The former Vogue India editor, Bandana Tewari, has some excellent – and straightforward – advice for fashion lovers who are interested in not harming the environment.

Tewari is considered one of India’s most expert authority on fashion. She’s a journalist, sustainable activist and member of the BOF500 (2016, 2017), the professional index of the most influential people shaping the fashion industry. She is also a contributor to The Business of Fashion, a judge for the H&M Foundation’s Global Change Award and special advisor to Copenhagen Fashion Summit.

Using Mahatma Gandhi’s frugality as an example, Bandana Tewari advocates for conscious consumption. She states that we’re making more than 500 billion t-shirts per year. And nobody needs that many clothes.

But instead of pointing the finger only to the fashion industry, Tewari puts the ball on each one’s field. She shows that there’s more one can do than blame the system, the economy and world leaders. The journalist is a prominent activist for sustainability in fashion, as innovative eco-friendly materials. However, she thinks that alone isn’t enough; her message to consumers is clear: buy less.

Conscious consumption should be like the diets we go on to cleanse our bodies; according to the Indian activist, we should go on a fashion diet too. But do not despair, that doesn’t mean you must stop shopping!  Tewari says you should buy pieces that have value, a story, anything that would make you hold this garment close to your heart. For example, the clothes you got as a gift from your grandmother or that particular hand-made item you bought during a trip; they have sentimental value. We need to give clothes that cultural context or narrative that makes us want to keep them longer.
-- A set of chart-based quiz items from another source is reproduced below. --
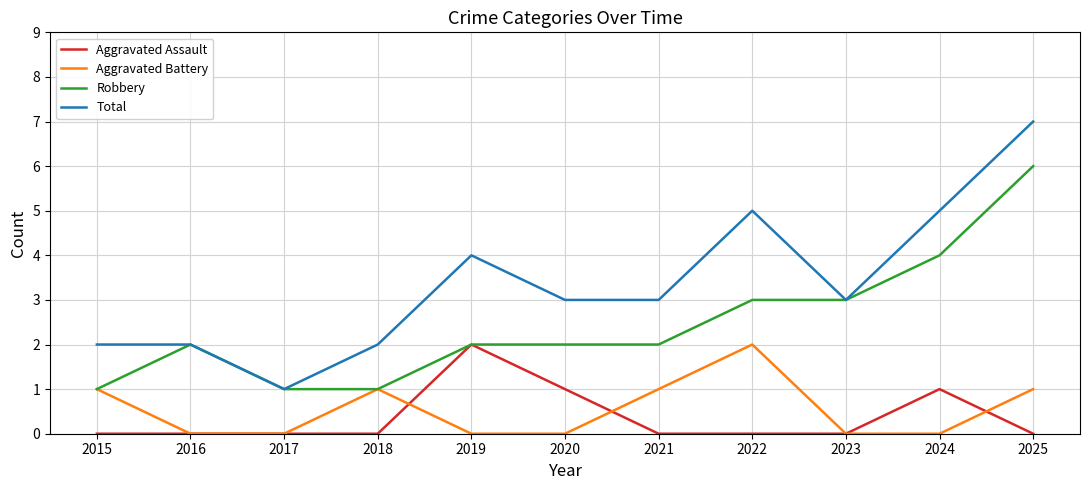

What is the total value across all series at 2021?

6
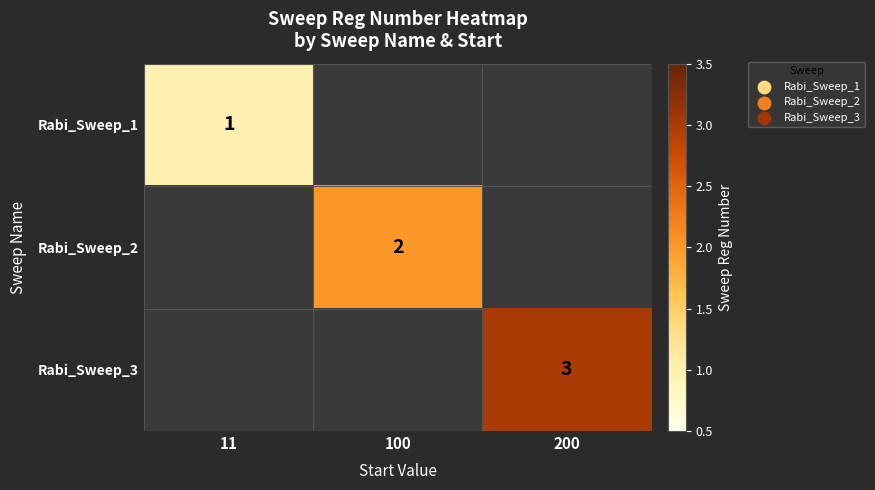

The Rabi_Sweep_2 series shows 2 at 100. True or false?

True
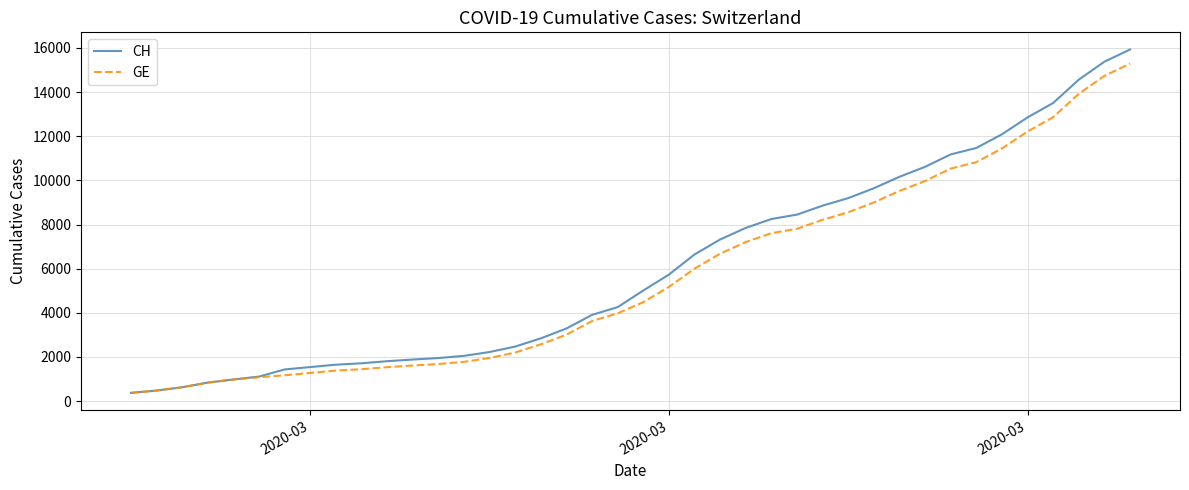

Which series has the largest range (max minus min)?

CH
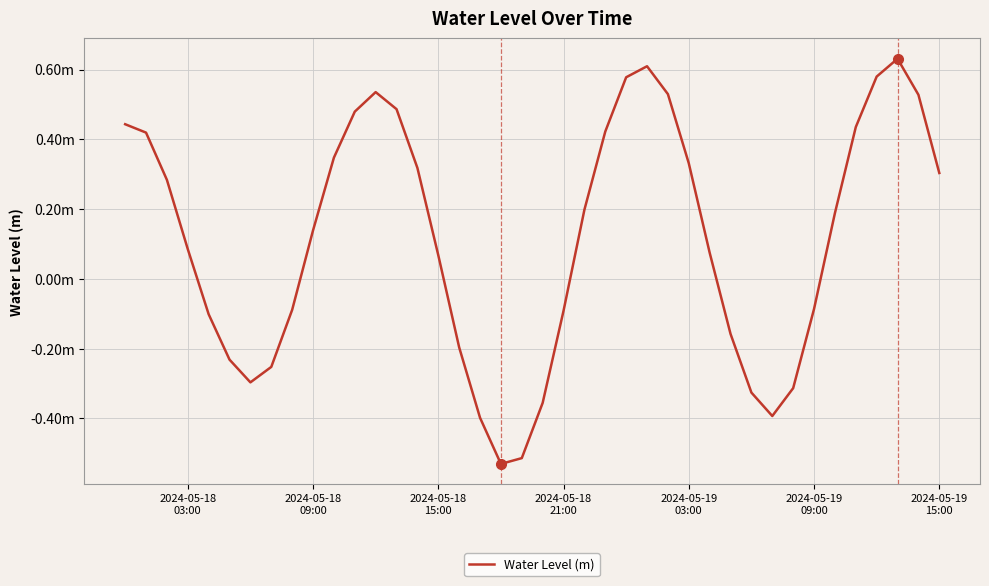

Does the chart display data point markers on the line(s)?

No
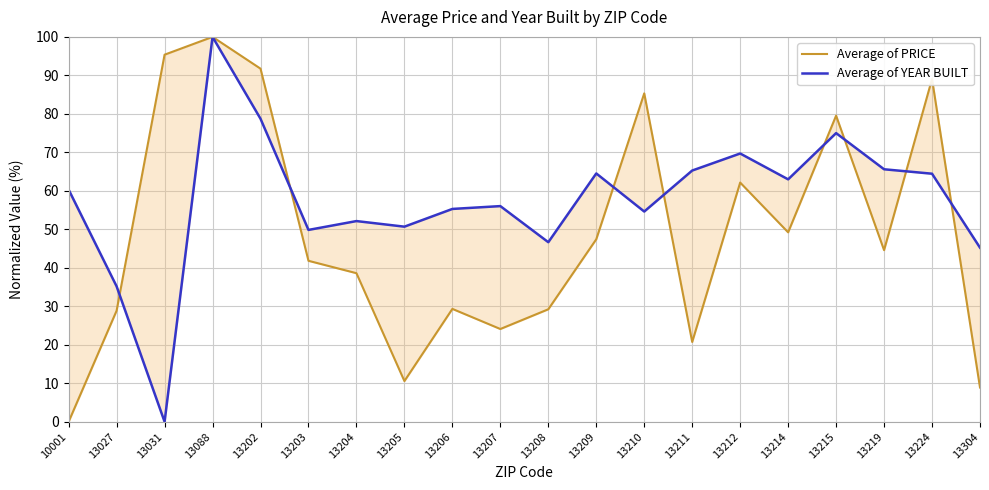

Reading left to right, what are all the values shown in this chart?

Average of PRICE: 0.0	28.9	95.4	100.0	91.7	41.8	38.6	10.6	29.3	24.1	29.2	47.4	85.3	20.7	62.1	49.2	79.5	44.6	89.1	8.9
Average of YEAR BUILT: 60.3	35.2	0.0	100.0	78.7	49.8	52.1	50.7	55.3	56.0	46.6	64.5	54.6	65.3	69.7	63.0	75.0	65.6	64.4	45.2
But if we all started buying less, what would happen to the people working in the developing and under-developed countries who depend on our purchases to live? Tewari has a simple answer to that problem too. We must change the way we purchase; we cannot buy a T-shirt for less than a cup of coffee. Consumers must tell the industry that they will buy less but are willing to pay more for clothes if the companies give fair wages to the people making the garments.

She says the breakthrough fashion designers of this millennium will be the ones narrowing the gap between the designer, the artisans who make the clothes and the consumer.

In other words, our position, as fashion consumers, must change. I want to buy that t-shirt, but I also want to know that the person who made it is not voiceless nor invisible and received fair wages for it.